The New York Times reports Mohammed al-Qahtani never was put on trial because he was “brutally interrogated by the U.S. military” at Guantanamo Bay’s prison for terrorists.
He survived the 9/11 carnage because he was denied entry to the U.S. at the time of the attack, and so couldn’t be among those who boarded the four jets and crashed them.
The Times described al-Qahtani as “mentally ill” and security officials long have considered him too dangerous to release.
However, the report said on Friday, the Pentagon announced a board considering cases involving terror suggested sending Qahtani to Saudi Arabia for “custodial rehabilitation and mental health care program for extremists.”
His release could happen as early as March, even though a number of other terrorists released by the Obama administration later were found to have returned to terrorism.
The report said a Navy doctor on special duty to consider such cases suggested that Qahtani be released because he could not get medical treatment he needs at Guantanamo and he was “too impaired” to pose a future threat.
That recommendation later was adopted by the Periodic Review Board, the report said.
The Biden administration then worked to negotiate his return to Saudi Arabia, making the plan public only days ago.
The board had said it “recognizes the detainee presents some level of threat in light of his past activities and associations.” But it said those threats could be “mitigated.”
It cited his “compromised mental health condition” and noted Saudi Arabia’s opportunities for “comprehensive” care.
His lawyer, Ramzi Kassem, claimed he wasn’t a threat.
“Despite the severity of his illness, Mohammed doesn’t pose a risk to anyone but himself. He needs psychiatric treatment in Saudi Arabia, not continued incarceration in Cuba,” he said.
Qahtani is one of 19 still detained at Guantanamo who have been recommended for transfer, but most of those cannot be repatriated because they come from unstable nations, such as Yemen.

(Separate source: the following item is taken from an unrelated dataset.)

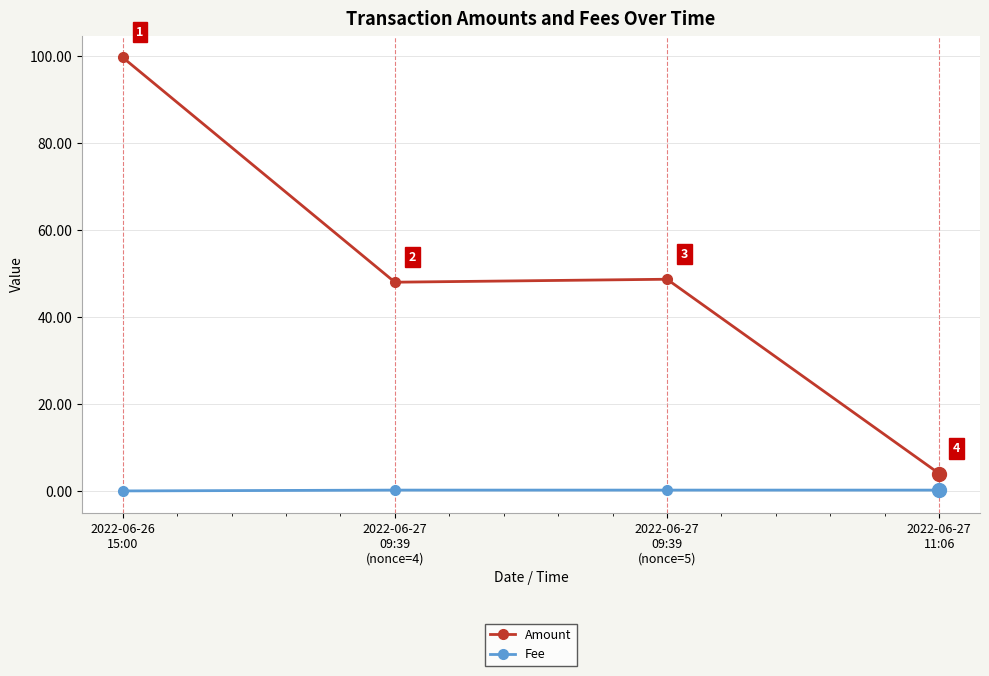

How many categories are shown in the chart?

4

There are another 20 detainees who have not been recommended for repatriation.
The report said Qahtani tried to get into the United States on Aug. 4, 2001, but was turned away by an immigration inspector in Orlando, Florida.
“Authorities later discovered that Mohamed Atta — a ringleader of the attack carried out by 19 hijackers that killed nearly 3,000 people the next month — had come to meet him there,” the report said. “The circumstances led the authorities to believe that al-Qaida had sent Mr. Qahtani to serve as a member of the team that hijacked United Airlines Flight 93. Passengers on the flight fought back and caused the plane to crash into a Pennsylvania field rather than its likely intended target, the U.S. Capitol.”

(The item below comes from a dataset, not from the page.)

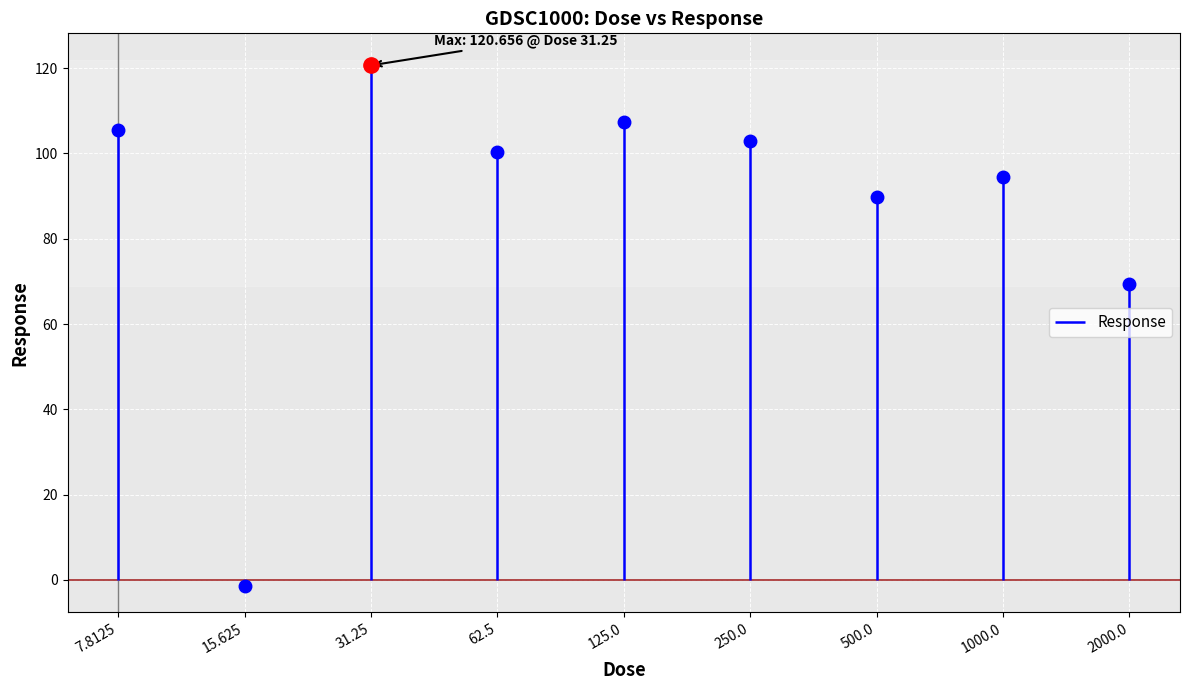

What is the value of the 6th point from the left?

102.9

The report said he was diagnosed with schizophrenia before he tried to enter the U.S., and he was captured along the Pakistani border months after the terror attack and was sent to Guantanamo.
The Times said as part of his interrogations he was deprived of sleep and water and made to “bark like a dog, dance with a man and wear women’s underwear on his head.”
They extracted a confession, which he later recanted.
The Free Beacon reported Rep. Mike Rogers, R-Ala., the ranking Republican on the House Armed Services Committee, condemned the plan as an “appalling capitulation to the far-left.”
“On Sept. 11, 2001, al-Qaida terrorists killed nearly 3,000 people—Mohammed al-Qahtani was supposed to be one of the hijackers that day. He flew to America to participate in the attack and would have succeeded but for sharp-eyed INS [Immigration and Naturalization Service] agents. The leader of the 9/11 attacks, Mohamed Atta, was waiting in the airport parking lot to pick up al-Qahtani when he was denied entry to the United States.”